Выбранный отрывок.
С одной стороны, мы обязаны были установить истинную причину аварии, с другой — мы не должны были подставлять под удар лётчика. Думаю, Анатолий К. и сам понимал свою вину, а международный резонанс этого случая мог бы поставить крест на его дальнейшей карьере. Я знаю, как в таких ситуациях переживают случившееся лётчики, как они ругают себя за допущенную ошибку. Думаю, в такой ситуации самый строгий судья — сам пострадавший.

Когда я начал возражать Белякову, что выйти из этого режима было очень трудно, он, в общем-то справедливо, задал мне вопрос:

— А почему он не отдал ручку?

Я постарался убедительно ему объяснить, почему Анатолий этого не сделал. Беляков понял, что свою позицию я не изменю. Тяжелее пришлось на заседании межгосударственной комиссии. Там нам задавали конкретные вопросы и прямо говорили:

— Вы должны признать, что у вас самолёт не летает на одном двигателе!

Мы доказывали, что самолёт летает на одном двигателе, даже по материалам «чёрного ящика» мы показывали, как он балансируется, на какой скорости, какие есть ограничения по скорости. Тогда один полковник, председатель лётной комиссии, задал тот же вопрос, что и Беляков. На этот вопрос мне ответить было трудно, поэтому я ему просто сказал: неизвестно, как бы Вы себя повели, окажись Вы на месте Анатолия, хотя это и звучало некорректно. Но все мои поводы в защиту А.К. показались членам комиссии, очевидно, неубедительными. Тогда я попросил генерала Ружевена Бовиля, председателя комиссии (он возглавлял Управление по испытанию и доводке авиационной техники и был очень авторитетным специалистом, к тому же довольно приятным человеком), и этого полковника переговорить со мной отдельно. И уже в этом приватном разговоре я им откровенно сказал:

— Я хотел бы вас попросить подойти к этому вопросу не как членов межгосударственной комиссии, потому что главная причина аварии установлена — отказ двигателя. Я бы очень не хотел, чтобы мы своими выводами бросили тень на лётчика. Он находится в расцвете сил, и любой негативный вывод может его психологически полностью сломать. И поэтому я вас прошу больше этот вопрос не затрагивать!

Они отнеслись к моей просьбе с пониманием и пообещали этот вопрос больше не поднимать. Мне было приятно, что на мою откровенность они сразу ответили взаимностью, и мы пожали друг другу руки. Именно после этого мы написали, что действия лётчика были идеальными.

Данные для проверки.
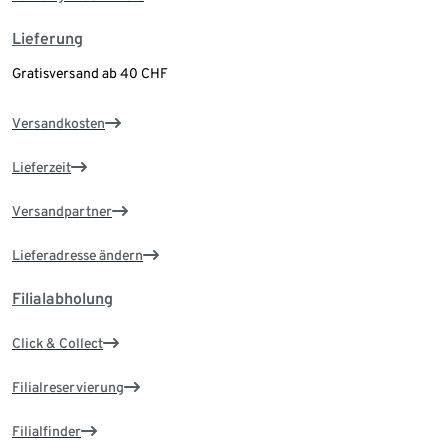
Lieferung
Gratisversand ab 40 CHF
Versandkosten
Lieferzeit
Versandpartner
Lieferadresse ändern
Filialabholung
Click & Collect
Filialreservierung
Filialfinder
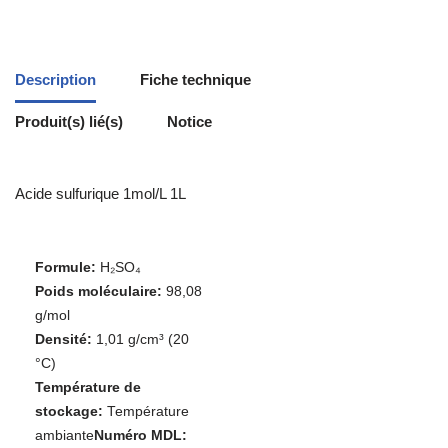
Description
Fiche technique
Produit(s) lié(s)
Notice
Acide sulfurique 1mol/L 1L
Formule:
H₂SO₄
Poids moléculaire:
98,08
g/mol
Densité:
1,01 g/cm³ (20
°C)
Température de
stockage:
Température
ambiante
Numéro MDL:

Инструкции к заданиям.
A. Кто, согласно отрывку об аварии, был председателем межгосударственной комиссии?
B. Переведите на английский язык предложение из отрывка об аварии: «Я бы очень не хотел, чтобы мы своими выводами бросили тень на лётчика».
C. Продолжите отрывок об аварии сразу после его последнего предложения.
Приведённые позиции получены из другого источника и с отрывком не связаны.

Ответы на задания.
A. Генерал Ружевен Бовиль.

B. I would very much not want us to cast a shadow on the pilot with our conclusions.

C.
Я надеялся, что этот случай будет хорошим уроком для Анатолия, более того, даст ему какое-то другое осмысление жизни. Но где-то через месяц я почувствовал совершенно обратное. Мне стали говорить, что Анатолий везде показывает кассету с записью аварии в Париже. Мне это было непонятно. Если бы что-то подобное произошло со мной, мне, как специалисту, такую кассету было бы просто стыдно показывать. Она бы доказывала, что именно я виноват в том, что не смог спасти самолёт. По выражению Федотова, Анатолий совершенно «отвязался». Он считал, что был абсолютно во всём прав. Да и выводы комиссии это подтверждали, мы же сами настояли на том, чтобы признать действия лётчика идеальными. О подоплёке этого ЧП знал только узкий круг профессионалов, а для остальных выводы комиссии звучали вполне убедительно. У дилетантов вопросов вообще никаких не возникало, скорее, восхищение человеком, который вышел невредимым из такой переделки. Так что вопрос здесь был скорее нравственный.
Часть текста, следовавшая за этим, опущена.